You Only Group Once: Efficient Point-Cloud Processing with Token Representation and Relation Inference Module
By Chenfeng Xu, Bohan Zhai, Bichen Wu, Tian Li, Wei Zhan, Peter Vajda, Kurt Keutzer, and Masayoshi Tomizuka.
This repository contains a Pytorch implementation of YOGO, a new, simple, and elegant model for point-cloud processing. The framework of our YOGO is shown below:
Selected quantitative results of different approaches on the ShapeNet and S3DIS dataset.
ShapeNet part segmentation:
Method | mIoU | Latency (ms) | GPU Memory (GB) |
---|---|---|---|
PointNet | 83.7 | 21.4 | 1.5 |
RSNet | 84.9 | 73.8 | 0.8 |
PointNet++ | 85.1 | 77.7 | 2.0 |
DGCNN | 85.1 | 86.7 | 2.4 |
PointCNN | 86.1 | 134.2 | 2.5 |
YOGO(KNN) | 85.2 | 25.6 | 0.9 |
YOGO(Ball query) | 85.1 | 21.3 | 1.0 |
S3DIS scene parsing:
Method | mIoU | Latency (ms) | GPU Memory (GB) |
---|---|---|---|
PointNet | 42.9 | 24.8 | 1.0 |
RSNet | 51.9 | 111.5 | 1.1 |
PointNet++* | 50.7 | 501.5 | 1.6 |
DGCNN | 47.9 | 174.3 | 2.4 |
PointCNN | 57.2 | 282.4 | 4.6 |
YOGO(KNN) | 54.0 | 27.7 | 2.0 |
YOGO(Ball query) | 53.8 | 24.0 | 2.0 |
For more detail, please refer to our paper: YOGO. The work is a follow-up work to SqueezeSegV3 and Visual Transformers.
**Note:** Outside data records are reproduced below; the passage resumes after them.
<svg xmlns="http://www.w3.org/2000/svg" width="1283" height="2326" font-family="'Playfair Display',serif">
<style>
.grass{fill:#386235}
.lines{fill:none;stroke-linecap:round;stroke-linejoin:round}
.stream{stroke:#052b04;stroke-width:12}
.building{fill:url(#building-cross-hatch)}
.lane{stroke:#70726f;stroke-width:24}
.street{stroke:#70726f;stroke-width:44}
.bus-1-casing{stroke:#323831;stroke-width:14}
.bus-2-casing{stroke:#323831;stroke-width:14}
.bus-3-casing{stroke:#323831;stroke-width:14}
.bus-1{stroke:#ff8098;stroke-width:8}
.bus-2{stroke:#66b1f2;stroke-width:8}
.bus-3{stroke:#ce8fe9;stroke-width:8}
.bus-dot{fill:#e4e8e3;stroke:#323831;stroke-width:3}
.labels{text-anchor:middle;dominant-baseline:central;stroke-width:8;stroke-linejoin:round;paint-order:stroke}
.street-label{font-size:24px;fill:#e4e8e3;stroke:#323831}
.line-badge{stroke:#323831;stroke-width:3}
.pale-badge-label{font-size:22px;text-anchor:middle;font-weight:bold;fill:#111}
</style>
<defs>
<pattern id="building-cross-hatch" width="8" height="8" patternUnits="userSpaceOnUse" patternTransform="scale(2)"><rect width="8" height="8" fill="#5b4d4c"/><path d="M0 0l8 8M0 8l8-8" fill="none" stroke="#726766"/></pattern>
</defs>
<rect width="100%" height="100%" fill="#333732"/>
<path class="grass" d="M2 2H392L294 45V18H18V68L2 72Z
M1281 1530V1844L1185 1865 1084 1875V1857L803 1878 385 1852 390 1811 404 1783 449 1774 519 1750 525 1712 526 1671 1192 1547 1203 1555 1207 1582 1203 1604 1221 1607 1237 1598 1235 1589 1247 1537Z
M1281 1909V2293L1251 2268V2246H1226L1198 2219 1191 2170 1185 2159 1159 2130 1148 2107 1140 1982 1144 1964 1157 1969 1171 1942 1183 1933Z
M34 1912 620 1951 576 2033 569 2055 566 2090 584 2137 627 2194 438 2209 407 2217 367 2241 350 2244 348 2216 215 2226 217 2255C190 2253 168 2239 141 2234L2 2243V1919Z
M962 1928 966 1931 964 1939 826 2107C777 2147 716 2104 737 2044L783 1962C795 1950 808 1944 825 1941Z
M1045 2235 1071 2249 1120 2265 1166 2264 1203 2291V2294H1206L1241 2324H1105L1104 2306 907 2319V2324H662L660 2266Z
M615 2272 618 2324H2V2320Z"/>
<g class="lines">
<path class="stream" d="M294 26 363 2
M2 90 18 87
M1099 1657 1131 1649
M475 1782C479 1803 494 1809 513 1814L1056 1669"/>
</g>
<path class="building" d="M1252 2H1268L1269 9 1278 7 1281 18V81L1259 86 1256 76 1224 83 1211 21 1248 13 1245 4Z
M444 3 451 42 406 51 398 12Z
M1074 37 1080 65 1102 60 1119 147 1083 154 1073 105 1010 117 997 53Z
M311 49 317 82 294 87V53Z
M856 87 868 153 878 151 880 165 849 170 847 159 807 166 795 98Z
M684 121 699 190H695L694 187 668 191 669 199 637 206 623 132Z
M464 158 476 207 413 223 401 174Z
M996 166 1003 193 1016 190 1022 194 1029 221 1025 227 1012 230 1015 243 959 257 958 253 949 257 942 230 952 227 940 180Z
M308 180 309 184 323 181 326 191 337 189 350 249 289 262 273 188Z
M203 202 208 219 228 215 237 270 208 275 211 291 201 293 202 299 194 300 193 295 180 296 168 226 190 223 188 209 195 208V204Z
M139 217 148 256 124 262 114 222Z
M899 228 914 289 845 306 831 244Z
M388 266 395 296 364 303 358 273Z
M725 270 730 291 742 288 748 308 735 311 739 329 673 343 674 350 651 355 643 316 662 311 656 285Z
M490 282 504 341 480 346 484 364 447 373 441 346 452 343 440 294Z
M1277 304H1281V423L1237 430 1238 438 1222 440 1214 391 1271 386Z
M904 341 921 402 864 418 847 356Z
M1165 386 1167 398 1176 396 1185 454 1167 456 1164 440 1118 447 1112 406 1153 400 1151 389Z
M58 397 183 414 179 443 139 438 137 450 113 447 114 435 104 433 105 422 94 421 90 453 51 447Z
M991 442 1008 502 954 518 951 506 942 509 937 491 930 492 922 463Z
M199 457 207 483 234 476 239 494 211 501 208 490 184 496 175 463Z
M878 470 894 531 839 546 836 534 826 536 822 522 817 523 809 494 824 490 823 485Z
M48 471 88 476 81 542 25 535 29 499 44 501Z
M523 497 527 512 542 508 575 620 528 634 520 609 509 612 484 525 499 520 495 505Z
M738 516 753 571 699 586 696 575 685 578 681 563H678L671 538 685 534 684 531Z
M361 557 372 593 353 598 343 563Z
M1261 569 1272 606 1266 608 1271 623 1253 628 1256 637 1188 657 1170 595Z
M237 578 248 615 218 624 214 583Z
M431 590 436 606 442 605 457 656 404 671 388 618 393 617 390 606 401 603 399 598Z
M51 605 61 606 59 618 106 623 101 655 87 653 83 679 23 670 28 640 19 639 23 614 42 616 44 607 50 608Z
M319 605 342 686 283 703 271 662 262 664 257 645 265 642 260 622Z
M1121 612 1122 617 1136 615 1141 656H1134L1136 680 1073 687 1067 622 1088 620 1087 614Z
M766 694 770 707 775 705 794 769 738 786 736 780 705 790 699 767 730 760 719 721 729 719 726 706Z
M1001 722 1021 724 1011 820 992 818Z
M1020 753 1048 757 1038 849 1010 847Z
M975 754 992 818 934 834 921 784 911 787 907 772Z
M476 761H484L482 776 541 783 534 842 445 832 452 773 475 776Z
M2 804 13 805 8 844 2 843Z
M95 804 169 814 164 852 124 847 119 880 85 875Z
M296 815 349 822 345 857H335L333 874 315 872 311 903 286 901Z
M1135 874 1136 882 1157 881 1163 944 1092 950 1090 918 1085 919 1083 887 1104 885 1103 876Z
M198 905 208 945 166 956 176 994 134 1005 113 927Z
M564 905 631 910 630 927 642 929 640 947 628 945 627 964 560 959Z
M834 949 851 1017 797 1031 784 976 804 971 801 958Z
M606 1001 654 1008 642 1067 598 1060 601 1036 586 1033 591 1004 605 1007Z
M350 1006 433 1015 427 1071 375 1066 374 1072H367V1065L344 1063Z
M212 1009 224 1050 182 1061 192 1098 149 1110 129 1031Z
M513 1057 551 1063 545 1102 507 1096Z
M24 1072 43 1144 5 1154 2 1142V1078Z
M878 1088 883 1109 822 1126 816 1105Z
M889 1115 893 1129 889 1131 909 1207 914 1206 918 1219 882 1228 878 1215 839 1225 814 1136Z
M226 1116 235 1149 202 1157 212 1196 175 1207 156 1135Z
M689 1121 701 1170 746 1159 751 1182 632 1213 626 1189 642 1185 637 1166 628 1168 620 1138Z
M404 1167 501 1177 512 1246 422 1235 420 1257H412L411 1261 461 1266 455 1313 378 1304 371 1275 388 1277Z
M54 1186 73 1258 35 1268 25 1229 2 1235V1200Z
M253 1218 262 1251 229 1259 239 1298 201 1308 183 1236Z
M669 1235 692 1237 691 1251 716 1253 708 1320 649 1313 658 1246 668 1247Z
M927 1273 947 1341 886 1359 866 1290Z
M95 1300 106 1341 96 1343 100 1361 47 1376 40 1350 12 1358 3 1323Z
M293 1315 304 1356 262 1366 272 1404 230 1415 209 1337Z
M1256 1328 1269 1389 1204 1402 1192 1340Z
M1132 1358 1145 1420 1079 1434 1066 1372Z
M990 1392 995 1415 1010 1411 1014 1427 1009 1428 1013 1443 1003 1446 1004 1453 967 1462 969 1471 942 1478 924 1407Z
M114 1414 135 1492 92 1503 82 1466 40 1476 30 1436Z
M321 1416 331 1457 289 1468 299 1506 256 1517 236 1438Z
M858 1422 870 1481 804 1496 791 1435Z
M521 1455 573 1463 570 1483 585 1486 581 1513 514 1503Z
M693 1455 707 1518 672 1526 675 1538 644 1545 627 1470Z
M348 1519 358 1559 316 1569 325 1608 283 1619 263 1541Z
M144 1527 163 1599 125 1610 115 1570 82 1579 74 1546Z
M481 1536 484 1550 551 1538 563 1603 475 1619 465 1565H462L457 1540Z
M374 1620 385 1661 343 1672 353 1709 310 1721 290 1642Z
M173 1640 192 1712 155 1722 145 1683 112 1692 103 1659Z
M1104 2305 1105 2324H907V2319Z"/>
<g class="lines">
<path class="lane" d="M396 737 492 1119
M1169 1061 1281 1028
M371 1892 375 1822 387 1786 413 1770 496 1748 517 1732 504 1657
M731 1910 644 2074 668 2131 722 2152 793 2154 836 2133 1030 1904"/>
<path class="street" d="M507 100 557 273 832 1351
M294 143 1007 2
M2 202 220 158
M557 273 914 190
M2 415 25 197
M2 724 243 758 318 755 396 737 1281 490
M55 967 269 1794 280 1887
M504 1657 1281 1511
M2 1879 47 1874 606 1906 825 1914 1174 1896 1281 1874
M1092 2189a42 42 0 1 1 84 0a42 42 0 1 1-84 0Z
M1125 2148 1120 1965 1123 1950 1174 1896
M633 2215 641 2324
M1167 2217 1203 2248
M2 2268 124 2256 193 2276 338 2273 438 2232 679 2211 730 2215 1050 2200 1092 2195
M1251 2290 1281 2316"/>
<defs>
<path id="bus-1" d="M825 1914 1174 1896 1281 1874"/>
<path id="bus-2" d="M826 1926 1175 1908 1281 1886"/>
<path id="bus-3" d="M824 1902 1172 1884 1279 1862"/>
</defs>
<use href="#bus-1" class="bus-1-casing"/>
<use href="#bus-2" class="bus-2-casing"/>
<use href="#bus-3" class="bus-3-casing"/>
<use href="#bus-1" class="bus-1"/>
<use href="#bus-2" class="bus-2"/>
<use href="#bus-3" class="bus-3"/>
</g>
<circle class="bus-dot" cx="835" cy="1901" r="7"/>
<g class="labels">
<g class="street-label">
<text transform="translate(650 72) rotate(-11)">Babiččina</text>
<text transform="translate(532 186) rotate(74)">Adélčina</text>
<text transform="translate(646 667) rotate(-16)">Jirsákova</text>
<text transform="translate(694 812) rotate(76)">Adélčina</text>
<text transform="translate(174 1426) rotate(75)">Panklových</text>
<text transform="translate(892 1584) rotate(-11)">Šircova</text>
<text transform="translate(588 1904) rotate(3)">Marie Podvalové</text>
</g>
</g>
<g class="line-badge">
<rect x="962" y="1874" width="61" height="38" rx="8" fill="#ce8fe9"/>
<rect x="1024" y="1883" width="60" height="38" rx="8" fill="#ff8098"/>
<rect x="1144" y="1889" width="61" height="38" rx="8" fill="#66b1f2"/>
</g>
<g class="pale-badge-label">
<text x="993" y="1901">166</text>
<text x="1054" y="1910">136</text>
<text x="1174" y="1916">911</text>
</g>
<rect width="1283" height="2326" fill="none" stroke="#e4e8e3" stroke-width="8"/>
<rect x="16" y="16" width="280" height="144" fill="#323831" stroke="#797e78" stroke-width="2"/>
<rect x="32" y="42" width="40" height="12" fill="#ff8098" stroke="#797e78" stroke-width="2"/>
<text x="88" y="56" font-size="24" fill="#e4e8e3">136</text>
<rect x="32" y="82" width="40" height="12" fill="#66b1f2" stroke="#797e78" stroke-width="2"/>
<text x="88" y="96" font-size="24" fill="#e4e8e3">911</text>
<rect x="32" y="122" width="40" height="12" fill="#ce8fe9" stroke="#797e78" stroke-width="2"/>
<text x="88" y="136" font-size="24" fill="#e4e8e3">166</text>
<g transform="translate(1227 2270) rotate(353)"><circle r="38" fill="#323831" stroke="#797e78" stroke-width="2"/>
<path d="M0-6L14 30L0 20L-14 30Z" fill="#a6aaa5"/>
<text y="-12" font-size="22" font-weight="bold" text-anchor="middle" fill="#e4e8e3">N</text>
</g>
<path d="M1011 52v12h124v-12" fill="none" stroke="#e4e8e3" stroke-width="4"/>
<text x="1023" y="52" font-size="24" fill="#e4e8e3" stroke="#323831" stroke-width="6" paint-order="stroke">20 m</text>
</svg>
If you find this work useful for your research, please consider citing:
@misc{xu2021group,
title={You Only Group Once: Efficient Point-Cloud Processing with Token Representation and Relation Inference Module},
author={Chenfeng Xu and Bohan Zhai and Bichen Wu and Tian Li and Wei Zhan and Peter Vajda and Kurt Keutzer and Masayoshi Tomizuka},
year={2021},
eprint={2103.09975},
archivePrefix={arXiv},
primaryClass={cs.RO}
}
Related works:
@inproceedings{xu2020squeezesegv3,
title={Squeezesegv3: Spatially-adaptive convolution for efficient point-cloud segmentation},
author={Xu, Chenfeng and Wu, Bichen and Wang, Zining and Zhan, Wei and Vajda, Peter and Keutzer, Kurt and Tomizuka, Masayoshi},
booktitle={European Conference on Computer Vision},
pages={1--19},
year={2020},
organization={Springer}
}
@misc{wu2020visual,
title={Visual Transformers: Token-based Image Representation and Processing for Computer Vision},
author={Bichen Wu and Chenfeng Xu and Xiaoliang Dai and Alvin Wan and Peizhao Zhang and Zhicheng Yan and Masayoshi Tomizuka and Joseph Gonzalez and Kurt Keutzer and Peter Vajda},
year={2020},
eprint={2006.03677},
archivePrefix={arXiv},
primaryClass={cs.CV}
}
License
YOGO is released under the BSD license (See LICENSE for details).
Installation
The instructions are tested on Ubuntu 16.04 with python 3.6 and Pytorch 1.5 with GPU support.
- Clone the YOGO repository:
git clone https://github.com/chenfengxu714/YOGO.git
- Use pip to install required Python packages:
pip install -r requirements.txt
- Install KNN library:
cd convpoint/knn/
python setup.py install --home='.'
Pre-trained Models
The pre-trained YOGO is avalible at Google Drive, you can directly download them.
Inference
To infer the predictions for the entire dataset:
python train.py [config-file] --devices [gpu-ids] --evaluate --configs.evaluate.best_checkpoint_path [path to the model checkpoint]
for example, you can run the below command for ShapeNet inference:
python train.py configs/shapenet/yogo/yogo.py --devices 0 --evaluate --configs.evaluate.best_checkpoint_path ./runs/shapenet/best.pth
Training:
To train the model:
python train.py [config-file] --devices [gpu-ids] --evaluate --configs.evaluate.best_checkpoint_path [path to the model checkpoint]
for example, you can run the below command for ShapeNet training:
python train.py configs/shapenet/yogo/yogo.py --devices 0
You can run the below command for multi-gpu training:
python train.py configs/shapenet/yogo/yogo.py --devices 0,1,2,3
Note that we conduct training on Titan RTX gpu, you can modify the batch size according your GPU memory, the performance is slightly different.
Acknowledgement:
The code is modified from PVCNN and the code for KNN is from Pointconv.